Hypertension was defined as blood pressure ≥ 140/90 mmHg, or a history of medication. Diabetes was defined as fasting glucose ≥ 126.0 mg/dl or non-fasting glucose ≥ 200.0 mg/dl, or a history of medication or insulin therapy. Coronary heart disease was defined as acute coronary syndrome, or chronic coronary artery disease, or a history of medication or coronary revascularization. Chronic obstructive pulmonary disease was identified as FEV1/FVC < 70% after bronchodilator, or a history of medication. Heart failure and cancer were diagnosed with the evidence from medical records.
2.6 Statistical analysis
In this study, continuous variables were represented with median (25th − 75th) or mean ± standard deviation, and categorical variables were represented with numbers (percentages).
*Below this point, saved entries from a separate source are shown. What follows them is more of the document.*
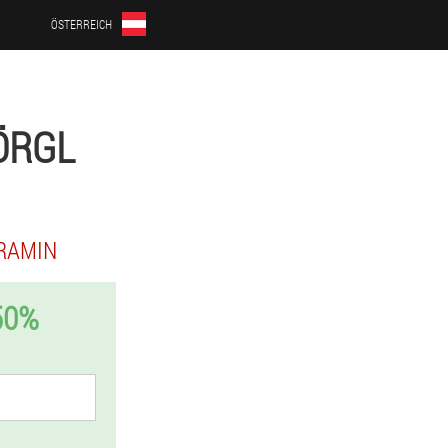
ÖSTERREICH
ÖRGL
RAMIN
50%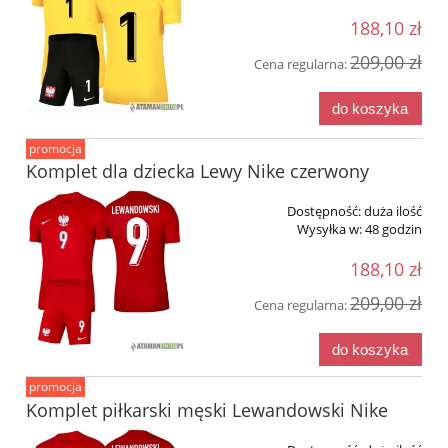
188,10 zł
209,00 zł
Cena regularna:
do koszyka
promocja
Komplet dla dziecka Lewy Nike czerwony
Dostępność:
duża ilość
Wysyłka w:
48 godzin
188,10 zł
209,00 zł
Cena regularna:
do koszyka
promocja
Komplet piłkarski męski Lewandowski Nike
Continuous variables were compared using Mann–Whitney U test or ANOVA, and categorical variables were compared using chi-square test.
Logistic regression models were conducted to assess the association between the inflammation composite score at Visit 1, hs-CRP at Visit 1, and longitudinal pattern of hs-CRP (from Visit 1 to Visit 2) with functional limitations (impaired ADLs, IADLs and LEF), respectively. Two regression models were established to examine the independent role of these relationships. Model 1 was adjusted according to age, gender, race, education, income, and MET-hour/week. Model 2 was additionally adjusted according to the prevalent of hypertension, diabetes, coronary heart disease, heart failure, cancer, chronic obstructive pulmonary disease, total cholesterol, high density lipoprotein, low density lipoprotein, triglycerides, cholesterol-lowering and anti-inflammatory medications. Furthermore, a logistic regression analysis in Model 2 was conducted to assess the effect modification between the inflammation composite score and functional limitations of age, gender and race subgroups. The value of multiplicative interaction term < 0.05 was considered statistically significant.
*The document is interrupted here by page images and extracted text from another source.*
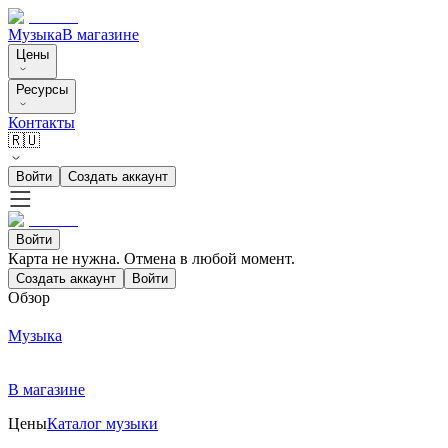
Музыка
В магазине
Цены
Ресурсы
Контакты
🇷🇺
Войти
Создать аккаунт
Войти
Карта не нужна. Отмена в любой момент.
Создать аккаунт
Войти
Обзор
Музыка
В магазине
Цены
Каталог музыки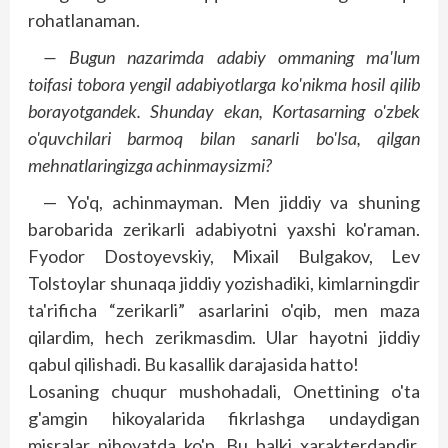
rohatlanaman.
— Bugun nazarimda adabiy ommaning ma'lum
toifasi tobora yengil adabiyotlarga ko'nikma hosil qilib
borayotgandek. Shunday ekan, Kortasarning o'zbek
o'quvchilari barmoq bilan sanarli bo'lsa, qilgan
mehnatlaringizga achinmaysizmi?
— Yo'q, achinmayman. Men jiddiy va shuning
barobarida zerikarli adabiyotni yaxshi ko'raman.
Fyodor Dostoyevskiy, Mixail Bulgakov, Lev
Tolstoylar shunaqa jiddiy yozishadiki, kimlarningdir
ta'rificha “zerikarli” asarlarini o'qib, men maza
qilardim, hech zerikmasdim. Ular hayotni jiddiy
qabul qilishadi. Bu kasallik darajasida hatto!
Losaning chuqur mushohadali, Onettining o'ta
g'amgin hikoyalarida fikrlashga undaydigan
misralar nihoyatda ko'p. Bu balki xarakterdandir,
According to the procedure recommended by Hayes30, Pathway analysis was carried out through the structural equation Model 4 to calculate the indirect effects of the inflammation composite score on functional limitations, including cardiac function (NT-proBNP was log-transformed to correct for skewness), brain function (composite cognition score), lung function (FEV1/FVC), liver function (ALT), and kidney function (eGFR). In structural equation modeling, cross-products from estimated mediation effects were considered statistically significant when confidence intervals (CIs) did not include zero. Our study used the standardized regression coefficients (β) to report point estimates of direct and indirect effects.
A two-tailed P value of < 0.05 was considered statistically significant. SPSS Statistics (version 36.0, IBM Corp, Armonk, USA), PROCESS (version 3.5 for SPSS) and R software (version 3.5.0, Vienna, Austria) were used for data analysis.